Em inglês, a versão original surgiu nos tradicionais "camp meetings[1]". Aliás, como descreve Edith Brock Mulholland na compilação de "HCC-Notas Históricas":

"O ilustre hinólogo W. J. Reynolds, depois de apresentar muitos fatos cuidadosamente pesquisados, concluiu que este estribilho é desta fonte. Hudson caracteristicamente compôs uma nova melodia para o hino "Alas and did my Savior bleed", amado hino de Isaac Watts e adicionou um estribilho recolhido dos camp meetings."

A versão de Ralph Erskine Hudson para "At the cross" apareceu pela primeira vez em "Songs of peace, love and Joy" (Cânticos de paz, amor e alegria), compilado e publicado por Hudson em 1885.

Em 1883, Herbert Howard Booth, escreveu um texto que foi publicado no hinário do Exército da Salvação.

Henry Maxwell Wright em suas viajens que fez não só ao Brasil, mas também para Portugal, ilhas Madeira e Estados Unidos, sempre aproveitava para divulgar novos hinos.

Como costumava cantar corinhos que fossem facilmente assimilados e decorados, muitas vezes produzia a letra e as adaptava à música, não apenas do refrão, mas também dos estribilhos. Sabe-se que o hino "Foi na cruz" foi publicado em 1890. Possivelmente adaptando o texto a partir da versão que era conhecida no hinário do Exército da Salvação.

Quanto ao texto mais antigo, de Isaac Watts, publicado no "Hymns and Spiritual Songs", em 1707, encontramos várias melodias que foram empregadas para o canto. Tanto antes de 1855 (ano em que Hudson acrescentou o coro e fez o arranjo) como também depois.

Fanny Jane Crosby comentou que o ano de 1850 foi marcante na sua vida, pois foi o ano em que se converteu e se consagrou ao serviço do Senhor. Acontecia naquela época, cultos de reavivamento na igreja metodista local. Ela descreveu que: “Alguns, compareciam todas as noites. Entretanto, mesmo buscando a paz, eu não podia encontrá-la”. Até que "numa determinada noite, no dia 20 de Novembro de 1850, eu me levantei e fui sozinha. Depois da oração, a igreja começou a cantar o consagrado hino do Dr. Isaac Watts:

Oh! Quão cego andei

e perdido vaguei,

Longe, longe do meu Salvador!

Mas do céu eis desceu,

O Seu sangue verteu,

E salvou este pobre pecador.

E quando chegaram à quarta estrofe, no verso que diz:

Que feliz foi então,

este meu coração,

Conhecendo a grandeza amor;

Eu me entreguei ao Salvador e senti minha alma inundada pela luz celestial. Saltei nos meus pés clamando: "Aleluia"."



AUTOR

Isaac Watts (1674-1748)

Nasceu no dia 17 de Julho de 1674 em Southampton, Inglaterra e morreu no dia 25 de Novembro de 1748 em Stoke Newington, Inglaterra. Está enterrado no cemitério Bunhill Fields em Londres, Inglaterra. Próximo do seu túmulo também se encontram os restos mortais de John Bunyan, Joseph Hart, John Rippon e William Shrubsole.

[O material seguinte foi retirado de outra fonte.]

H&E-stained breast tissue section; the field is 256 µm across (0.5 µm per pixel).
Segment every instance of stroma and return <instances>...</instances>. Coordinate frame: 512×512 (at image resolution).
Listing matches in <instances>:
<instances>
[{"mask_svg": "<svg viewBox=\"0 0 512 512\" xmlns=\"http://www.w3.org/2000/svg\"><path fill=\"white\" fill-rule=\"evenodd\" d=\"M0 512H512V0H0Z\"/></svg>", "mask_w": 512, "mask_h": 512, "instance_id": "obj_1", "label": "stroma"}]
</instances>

O pai de Watts era um Não-Conformista e que foi preso duas vezes em razão dos seus pontos de vista em relação à religião. Isaac aprendeu Greco, Latin e Hebráico com Mr. Pinhorn, reitor de All Saints e mestre da Escola Gramatical em Southampton. O dom para a composição de versos já se mostrou muito cedo na vida de Isaac, tanto que seu talento fez com que um doutor local e alguns amigos oferecessem uma oportunidade para ele na Universidade achando que possivelmente ocuparia um cargo na Igreja da Inglaterra. Entretanto, Isaac não aceitou a proposta e ingressou na Academia Não-Conformista de Stoke Newington em 1690, sob os cuidados de Thomas Rowe, pastor da Congregação Independente em Girdlers’ Hall. Em 1693 ele se filiou a esta Congregação.

Com 20 anos de idade concluiu o curso na Academia e ficou em casa por dois anos. Foi durante este período de tempo que escreveu o conteúdo do "Hymns and Spiritual Songs" (Hinos e Cânticos Espirituais). Esses cantos foram entoados a partir dos seus manuscritos na capela de Southampton publicados entre 1707 e 1709.

Os seis anos que se seguiram, Isaac esteve novamente em Stoke Newington onde atuou como tutor do filho de um eminente puritano chamado John Hartopp. Os intensos estudos deste período estão refletidos no material teológico e filosófico que foi publicado em seguida.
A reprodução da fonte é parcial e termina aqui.